I can’t believe a month has passed since I unpacked my bags in El Porvenir.
Things at the Kindergarten are going smoothly, but they have an unusual amount of holidays. I feel like for every week there’s been at least a day off. The kids have gotten much better at giving into brushing their teeth, maybe because I enforce it every day and it’s finally becoming a routine. I taught about food this week, and we made art with plates of paper food-it was a hit! The more time I spend with these children, the more I witness how much a child’s home life affects their behavior in class. One girl doesn’t listen to anyone or want to do anything-she is losing both her parents to AIDS. Same with another grumpy little boy-he’s losing his mom to cancer. Another boy is quiet and cries a lot, because he gets beaten at home a lot since his dad left the family. Needless to say, some days participation is not good but I can’t expect too much. Sometimes I just sit on the stairs of the classroom and watch them, wondering what kind of adults they will grow up to be. Despite everything, most of the students go on every day cheerfully living in the only world known to them. . I’m learning how to chill out and work with a class that is constantly in chaos, to take every day as they come and do the best we can with what we’ve got.

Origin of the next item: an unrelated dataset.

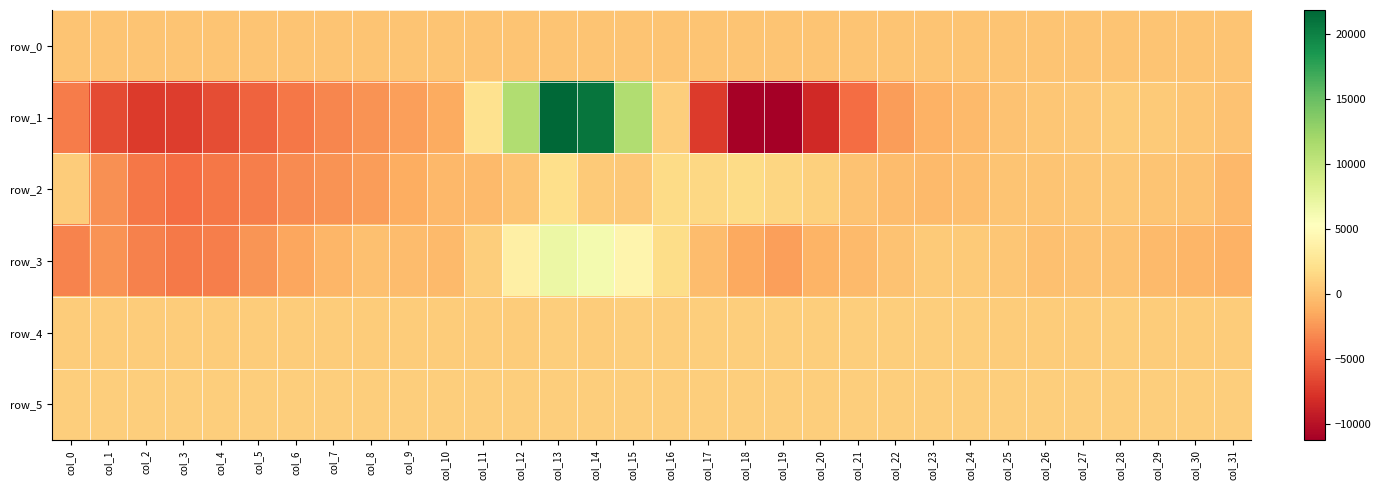

What is the smallest value displayed?

-11245.0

Next week I will start giving English classes to the local firefighters with my teaching partner. They are a group of good natured men, some are younger boys that volunteer to train with them. I’ve never really taught English for adults, but I’ve been a student in adult classes for different languages! They aren’t busy here, plus sometimes even if they get a call, they don’t have gas in their truck to answer it! Most of their English skills are non-existent, but we’ve picked out a very basic textbook to start off with. We need to make photocopies week by week for everyone.
This past weekend I took a break from traveling to just hang out. We got three new volunteers, and our project manager organized an International Dinner on Friday where we all cooked food from our countries to share. I felt obligated to make something Asian since I’m the only one here, so I made chow mein! Hahha we had Spanish tortillas, Norwegian crepes, hot dogs (the american dudes of course) grits, sangrias, pina coladas, etc. Yesterday I went to La Ceiba and bought a Honduras jersey cause a bunch of us are planning to go to the Honduras vs. Costa Rica game next Friday, if we can get tickets. It’s supposed to be a huge game, cause if we win then Honduras will go on to the World Cup in Brazil!! I also finally went swimming at the beach next to our house! The water was warm, and there are lots of rolling waves that gently float you back to shore. I don’t know why I hadn’t gone out there before.

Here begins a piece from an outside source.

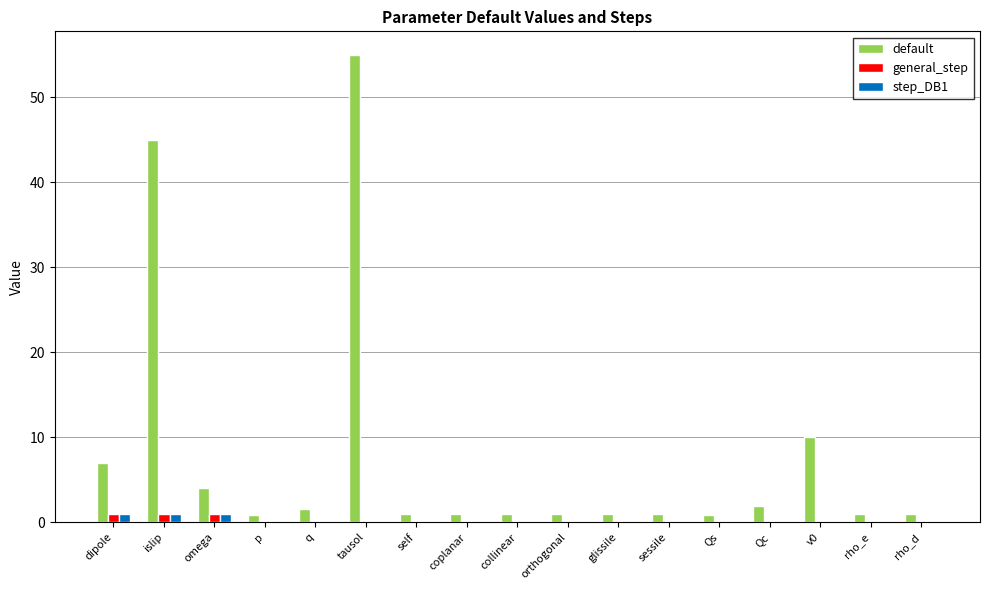

Is the value of default at rho_e greater than the value of step_DB1 at collinear?

Yes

Oh, I went out to the club for the first time here last night. We went out in La Ceiba, it was called HIBOU anddddd compared to the laser beam lights at Luxy, or the walls of waterfalls inside Myst, the views out on the balcony of Departure, I was not impressed despite it being the nicest club in La Ceiba. The music was good though-I didn’t know any of the songs but they were easy and fun to dance to! They had an outside area, and I was amused to find out we were ON the beach, overlooking the waves. We were out until almost 3am but it never got that crowded, and it didn’t feel dangerous.

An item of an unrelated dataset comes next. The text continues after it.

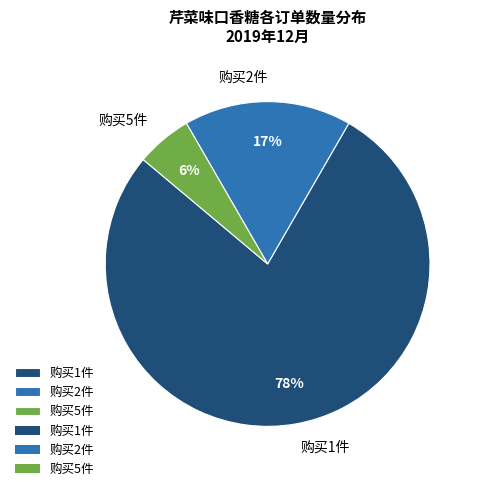

Does any single category account for the majority?

Yes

I’m starting to see the same people all the time here, walking around on the streets or buying things from the pulperias. Every stranger here is my new friend waiting to be made. 🙂 Okay, maybe not EVERYONE. My Spanish has continued to improve to the point where I’m speaking Spanglish! I think it’s a good thing, cause I’m generally communicating in Spanish and fill in words I don’t know with English. Which is a lot, and it doesn’t work here if they don’t know the English word either. So maybe not a good thing. I’ve started to look for the right tutor here.
That’s about it for now! One month, check.